Imagine, if you will, a Britain under Corbyn. Picture it: a land of open borders where the population swells faster than the NHS waiting lists, a market so collapsed that even the rats are on the dole, an army so gutted that we’d be defending ourselves with pitchforks and harsh language. The monarchy? Gone, replaced by a People’s Committee for the Redistribution of Crown Jewels. We’d be Venezuela in a cagoule, queuing for bread while Jeremy, from his newly nationalised manor, lectures us on the virtues of sharing. Inflation would hit numbers so high you’d need a wheelbarrow to buy a pint, and the only thing growing faster than the national debt would be Piers Corbyn’s conspiracy theories. It’s a dystopia so bleak that even Orwell would’ve said, “Steady on, mate.” And yet, in 2017, he came close. Too close. The man who couldn’t win a raffle nearly won the keys to Number 10. Britain, you dodged a bullet. A big, red, hammer-and-sickle-shaped bullet.
But here’s the rub, the bitter twist in this tale of near-misses and national sanity: we dodged Corbyn only to sleepwalk into something even worse. Enter Keir Starmer, the Fabian human rights lawyer who spent his career defending Britain’s enemies, now playing Prime Minister like a man who’s just discovered the instruction manual but can’t find the on switch. Starmer, the man who makes Corbyn look like a beacon of transparency—at least with Jeremy, you knew what you were getting: a bearded catastrophe in a flat cap. Starmer? He’s a shapeshifter, a man so devoid of principle that he makes a weather vane look resolute.
He campaigned as a moderate, a safe pair of hands, only to govern like a man who’s been taking notes from Corbyn’s playbook in secret. National insurance hikes, welfare cuts, a Labour Party that feels less Labour and more like a Kafkaesque nightmare—Starmer’s Britain is a joyless slog, a place where voters are abandoning ship faster than you can say “Reform UK.” Labour MPs are in despair, activists are vanishing, and the Red Wall is crumbling faster than a sandcastle at high tide. We thought we’d escaped the abyss with Corbyn’s defeat, but Starmer’s dragged us into a different one—a grey, soulless pit where the only thing nationalised is misery.

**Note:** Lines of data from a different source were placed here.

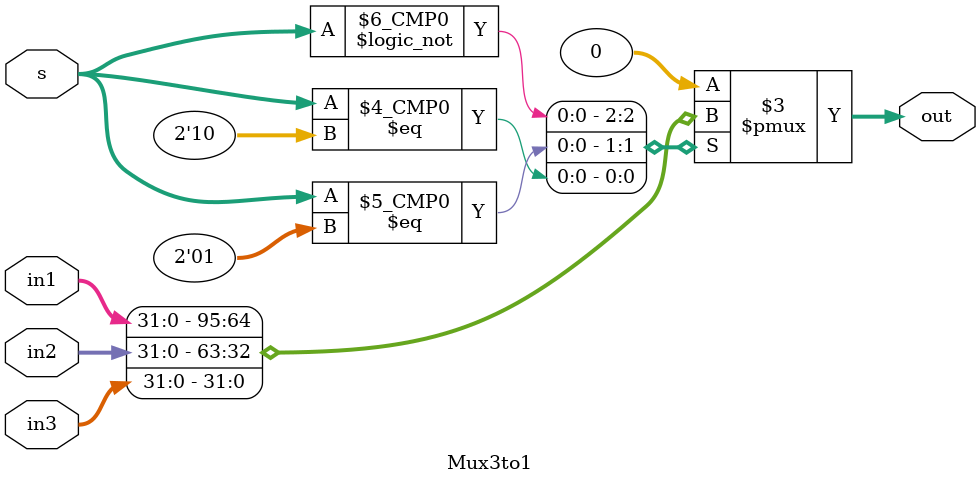
<source format=v>
module Mux3to1 #(parameter size = 32) (in1,in2,in3,s,out);

input[size-1:0] in1,in2,in3;
input[1:0] s;
output reg[size-1:0] out;

always @(*)
	begin
	case(s)
		2'b00: out = in1;
		2'b01: out = in2;
		2'b10: out = in3;
	
		default: out = 0;
		
	endcase
	end 	
endmodule 
</source>
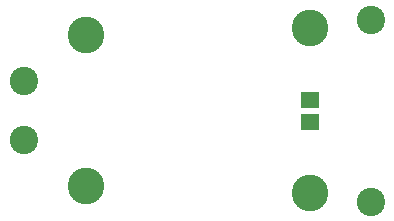
<source format=gbr>
G04 DipTrace 2.4.0.2*
%INBottomMask.gbr*%
%MOIN*%
%ADD22R,0.0631X0.0552*%
%ADD24C,0.1221*%
%ADD26C,0.0946*%
%FSLAX44Y44*%
G04*
G70*
G90*
G75*
G01*
%LNBotMask*%
%LPD*%
D26*
X5818Y7663D3*
X17393Y5616D3*
Y11679D3*
X5818Y9632D3*
D24*
X7901Y6129D3*
Y11169D3*
X15381Y5893D3*
Y11405D3*
D22*
X15380Y8256D3*
Y9004D3*
M02*

</source>
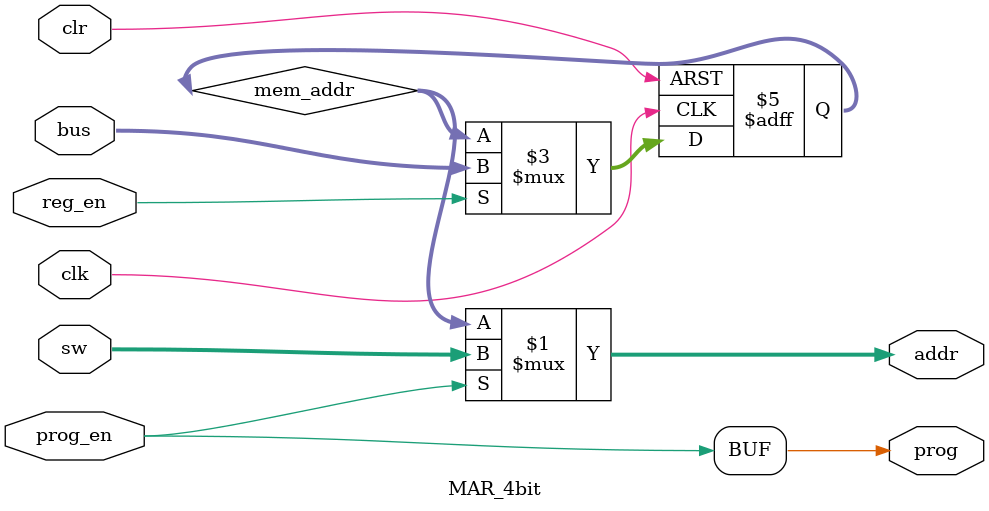
<source format=v>
module MAR_4bit
#(parameter WIDTH = 4)
(
	input 	clk, clr, prog_en, reg_en,		// clr, prog_en, and reg_en are enable high
	input	[WIDTH - 1:0] sw, bus,			// 4 input dip switch and 4-bit bus input
	output	prog,					
	output	[WIDTH - 1:0] addr			// 4-bit addr output to RAM module
);

reg [WIDTH - 1:0] mem_addr;

assign addr = (prog_en) ? sw : mem_addr;
assign prog = prog_en;					// Drives prog_en to the prog net to go to RAM module
	
always @ (posedge clk or posedge clr)			// Procedural block triggering on rising edge of clk or clr for asynchronous reset
begin
	if (clr) 		mem_addr <= 8'b0;
	else if (reg_en)	mem_addr <= bus;
end

endmodule

</source>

So here we are, Britain, in 2025, looking back at the bullet we dodged and the quicksand we stumbled into instead. Corbynism was poison, yes—a toxic brew of envy, control, and economic illiteracy that would’ve turned Britain into a socialist wasteland. But Starmer’s Labour? It’s a slow-acting venom, a death by a thousand cuts, a government so uninspiring that even the pigeons in Trafalgar Square have stopped showing up.
We rejected Corbyn because, deep down, we still remembered who we were: a nation of pragmatists, dreamers, and doers who don’t take kindly to being lectured by a man who thinks “profit” is a dirty word. But Starmer? He’s made us forget who we are, lulling us into a stupor of mediocrity while the country creaks at the seams. We survived the Corbyn cult, but the Starmer experiment might just finish us off. Pass the gin, darling—I’m going to need a double.